Le Likud a démenti mardi que le Premier ministre Benjamin Netanyahu ait dit aux dirigeants juifs de Cisjordanie que la pression internationale gelait dans les faits le développement des implantations en Cisjordanie et à Jérusalem-Est.

Selon les dirigeants des conseils locaux, Netanyahu a fait ces remarques après une discussion vive au sujet d’un projet de construction dans la’implantation de Beit El que la Haute Cour de justice a statué qu’il devrait etre démoli car il aurait été construit sur des terres palestiniennes privées.

Le parti Likud de Netanyahu a publié mardi une communiqué rejetant ces informations en déclarant que «le Premier ministre avait dit qu’il allait faire avancer les projets de logements à Beit El en évacuant une base de la police des frontières qui se trouve à proximité », selon le site Ynet.

« Contrairement a ce qui a été dit, le Premier ministre n’a pas exclu de construire en Judée et Samarie. Il a au contraire dit qu’il soutenait l’entreprise de la présence juive dans ces régions avec sagesse et responsabilité en dépit de la réalité internationale complexe » y est-il écrit en utilisant le terme biblique pour la Cisjordanie.

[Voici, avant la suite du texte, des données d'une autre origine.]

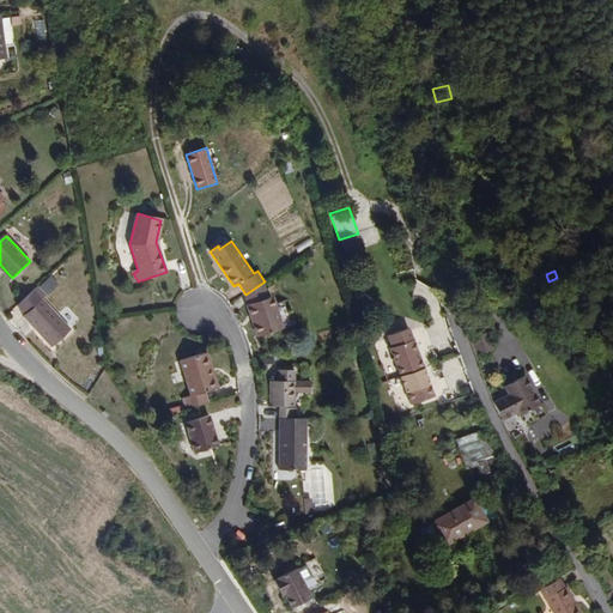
[(285,329),(275,298),(269,299),(265,281),(246,295),(244,296),(256,338),(285,329)]
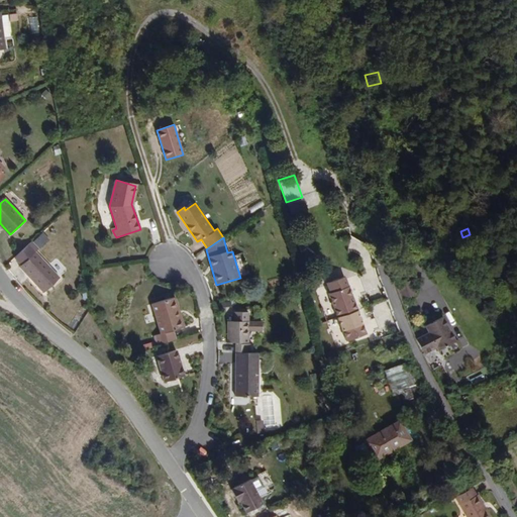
[(60,278),(45,262),(30,244),(16,256),(22,265),(20,266),(43,292),(60,278)]
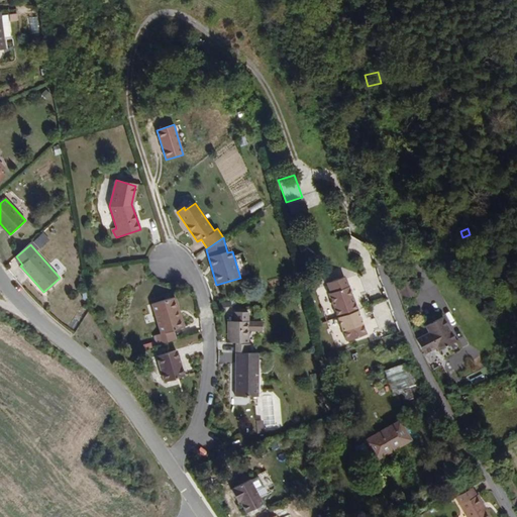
[(330,293),(328,294),(337,318),(345,341),(367,334),(358,310),(346,277),(327,284),(330,293)]
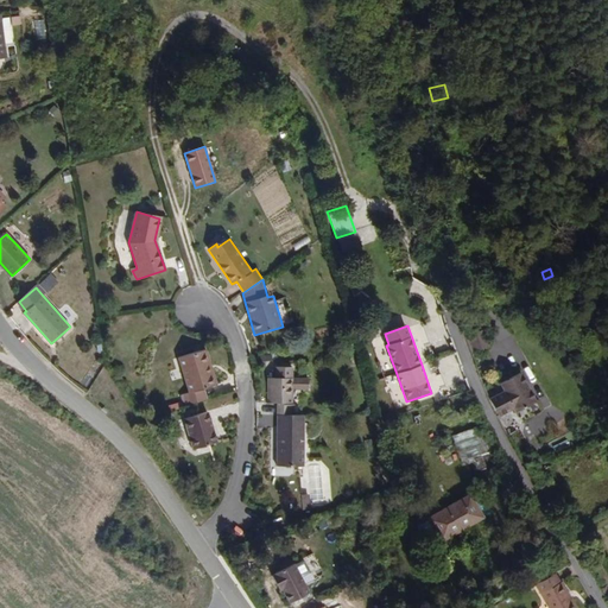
[(492,346),(486,330),(470,336),(475,352),(492,346)]
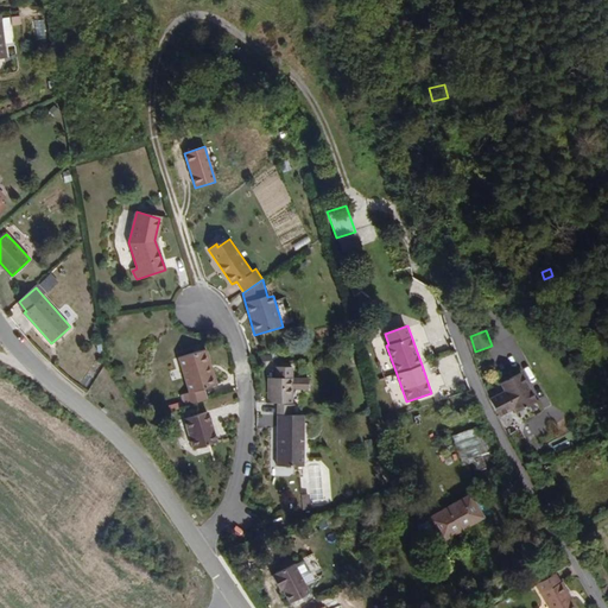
[(580,350),(595,342),(590,331),(575,340),(580,350)]
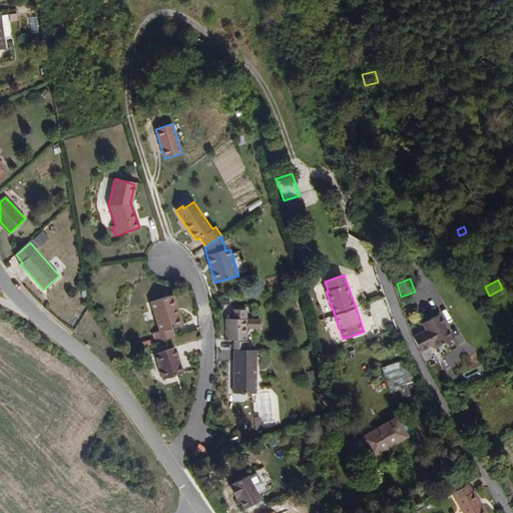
[(182,325),(176,308),(178,307),(174,294),(151,302),(160,332),(156,333),(159,341),(174,336),(172,329),(182,325)]
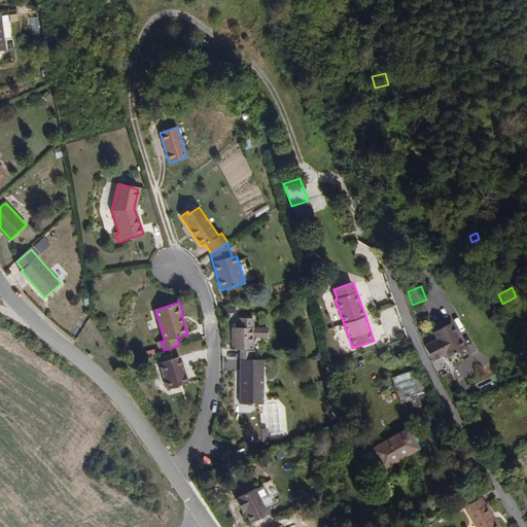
[(239,349),(239,359),(240,359),(255,359),(255,337),(255,327),(254,318),(238,318),(238,327),(233,327),(233,349),(239,349)]
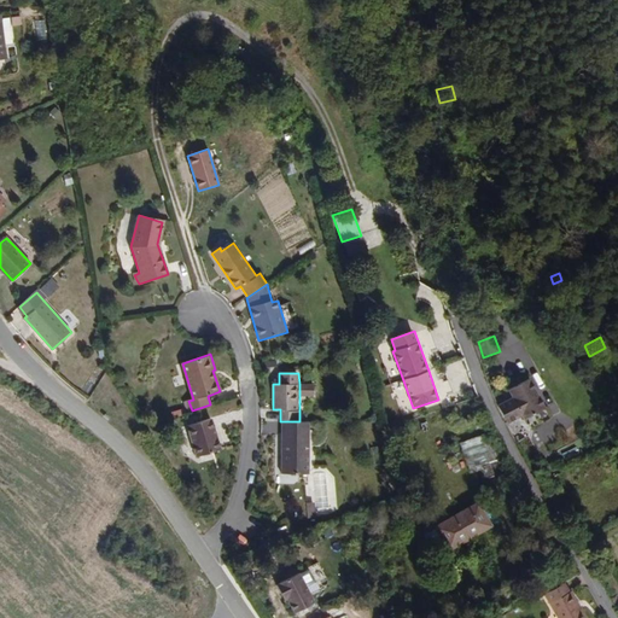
[(549,408),(535,383),(532,377),(519,384),(508,390),(512,397),(497,406),(508,426),(529,414),(531,419),(549,408)]
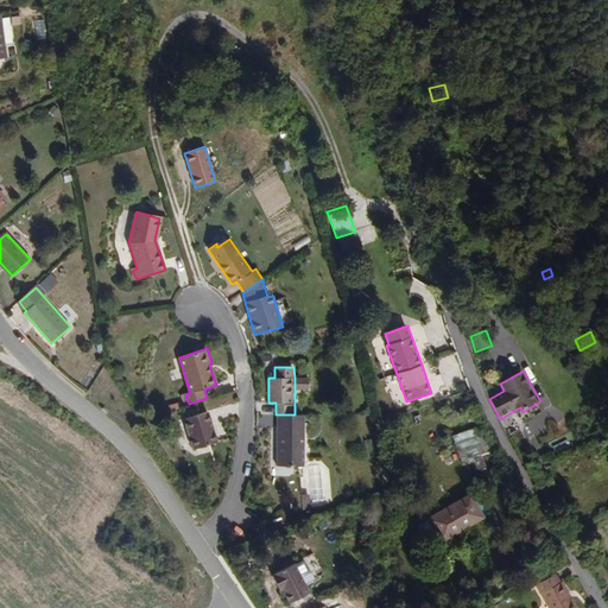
[(295,378),(295,388),(310,388),(309,377),(295,378)]
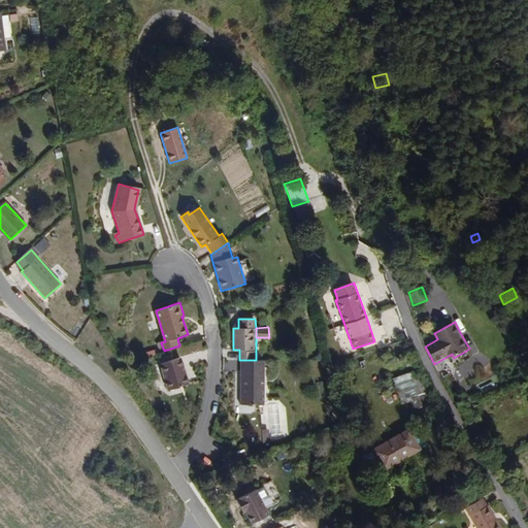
[(187,352),(165,358),(174,385),(195,377),(187,352)]
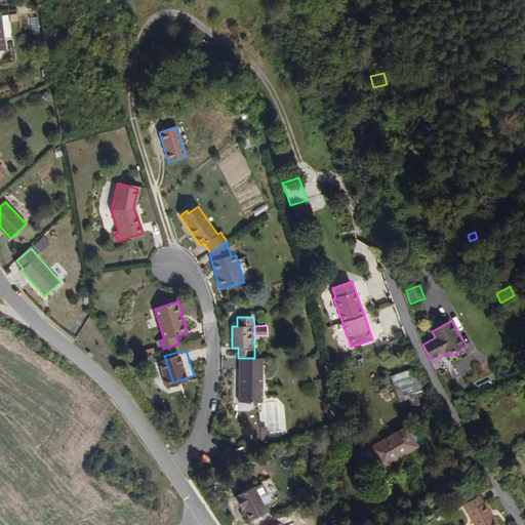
[(252,359),(239,359),(239,403),(263,403),(263,359),(252,359)]
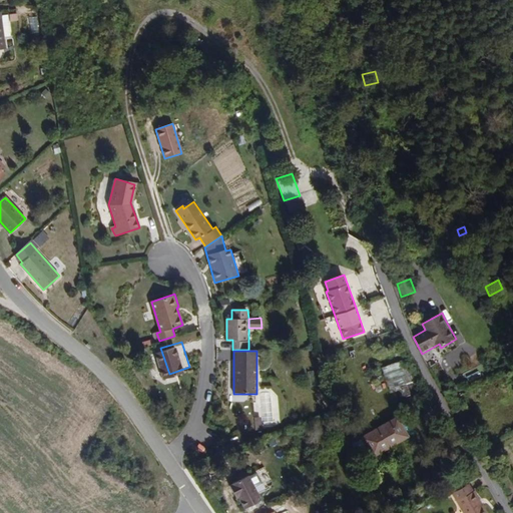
[(400,417),(363,435),(374,456),(410,437),(400,417)]
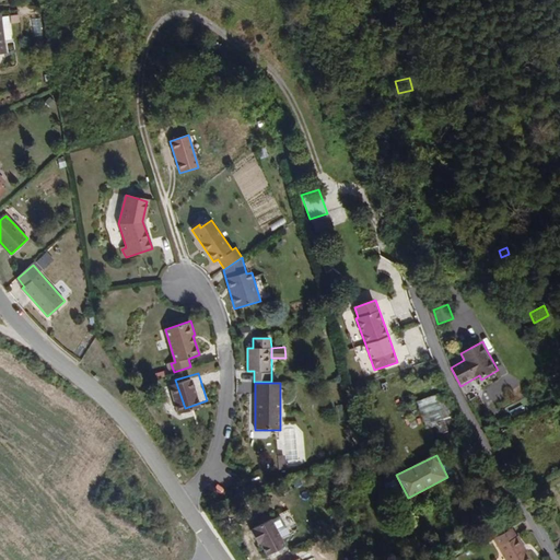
[(269,557),(289,546),(275,521),(255,533),(269,557)]
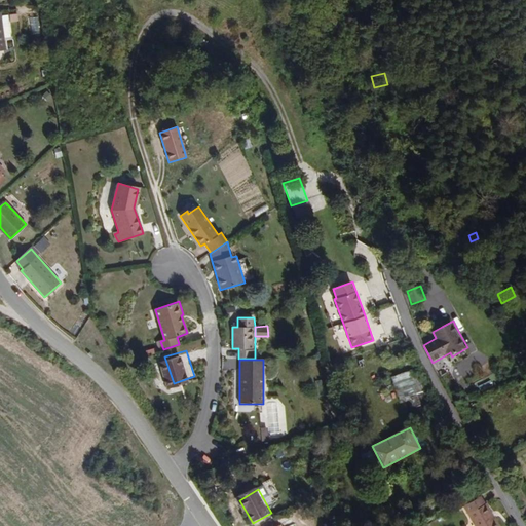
[(499,525),(482,495),(463,506),(475,525),(499,525)]
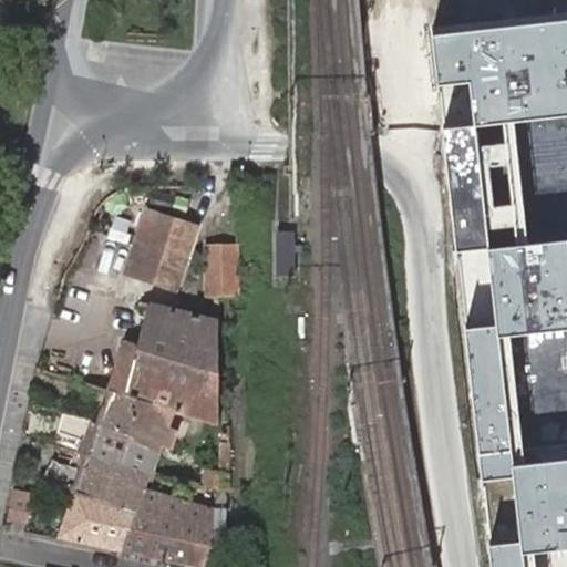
[(528,566),(527,553),(566,549),(566,459),(513,465),(503,341),(566,331),(566,240),(494,249),(480,129),(566,117),(566,20),(439,38),(462,253),(495,566),(528,566)]
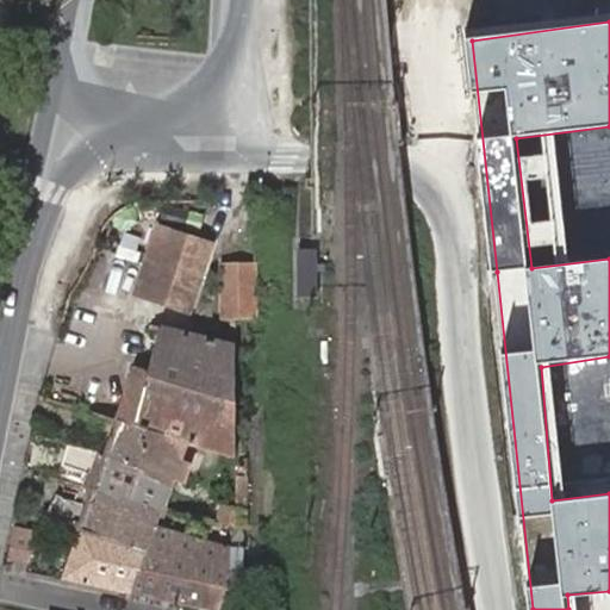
[(159,230),(137,296),(188,312),(211,247),(159,230)]
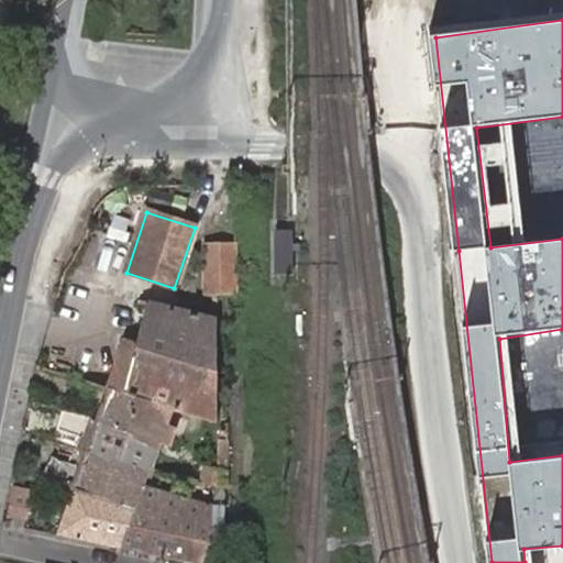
[(276,230),(276,274),(295,274),(295,230),(276,230)]
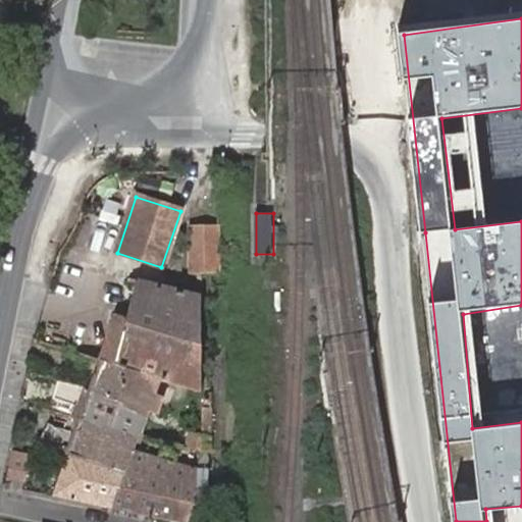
[(216,226),(190,227),(191,274),(217,274),(216,226)]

La question de la construction en Cisjordanie et à Jérusalem-Est a tendu les efforts de l’an dernier dirigés par les États-Unis pour renouveler les pourparlers de paix entre Israël et les Palestiniens. Après que les négociations aient été rompues en avril, les responsables palestiniens ont prétendu que la construction israélienne dans les zones au-delà de la Ligne Verte de 1967 avait saboté un possible accord de paix.

Les dirigeants juifs de Cisjordanie avaient dit lundi soirque le Premier ministre Benjamin Netanyahu leur avait dit que le développement des implantations a été dans les faits gelé.
 
Selon une information du site d’information Ynet, le Premier ministre a dit aux responsables du Conseil de yesha lors d’une réunion tendue que «les implantations ne peuvent plus être developpées et nous devons préserver ce qui existe. »

Mais après la rencontre, le Conseil de Yesha, qui représente le mouvement des résidents implantations, a publié une communiqué cinglant selon lequel « un gouvernement qui ne construit pas perd son droit à exister. »

Le Conseil a rejeté les affirmations qu’un arrêt de la construction aiderait à préserver les implantations existantes. « La meilleure façon de protéger le projet des implantations est seulement à travers le développement et la construction. La meilleure défense est l’offensive. »

Le chef du conseil régional de Har Hebron, Yohai Damari, a également publié un communiqué selon lequel « le Premier ministre a déclaré son intention de mettre un terme à l’initiative des implantations. »

Damari a ajouté qu’une telle action « porterait grandement atteinte désespérément à nombreuses localités. »

Tant le Conseil de Yesha et que Damari ont appelé les membres du gouvernement à tout faire pour empêcher un gel de la construction.

A la fin du mois dernier, le ministre des Affaires étrangères de l’Autorité palestinienne Riyad al-Maliki a remis aux procureurs de la Cour pénale internationale (CPI) un dossier détaillant la construction des localités juives en Cisjordanie et à Jérusalem-Est, ainsi que les crimes de guerre présumés israéliens à Gaza.

Le gouvernement israélien a annoncé qu’il avait l’intention de répondre à l’enquête de la CPI sur la question.

Des sources israéliennes ont cependant maintenu que leurs comtacts avec l’enquête de la CPI se limiteront à réaffirmer la position du gouvernement que l’Autorité palestinienne, en tant qu’acteur non étatique, n’a pas le droit d’intenter une action contre Israël.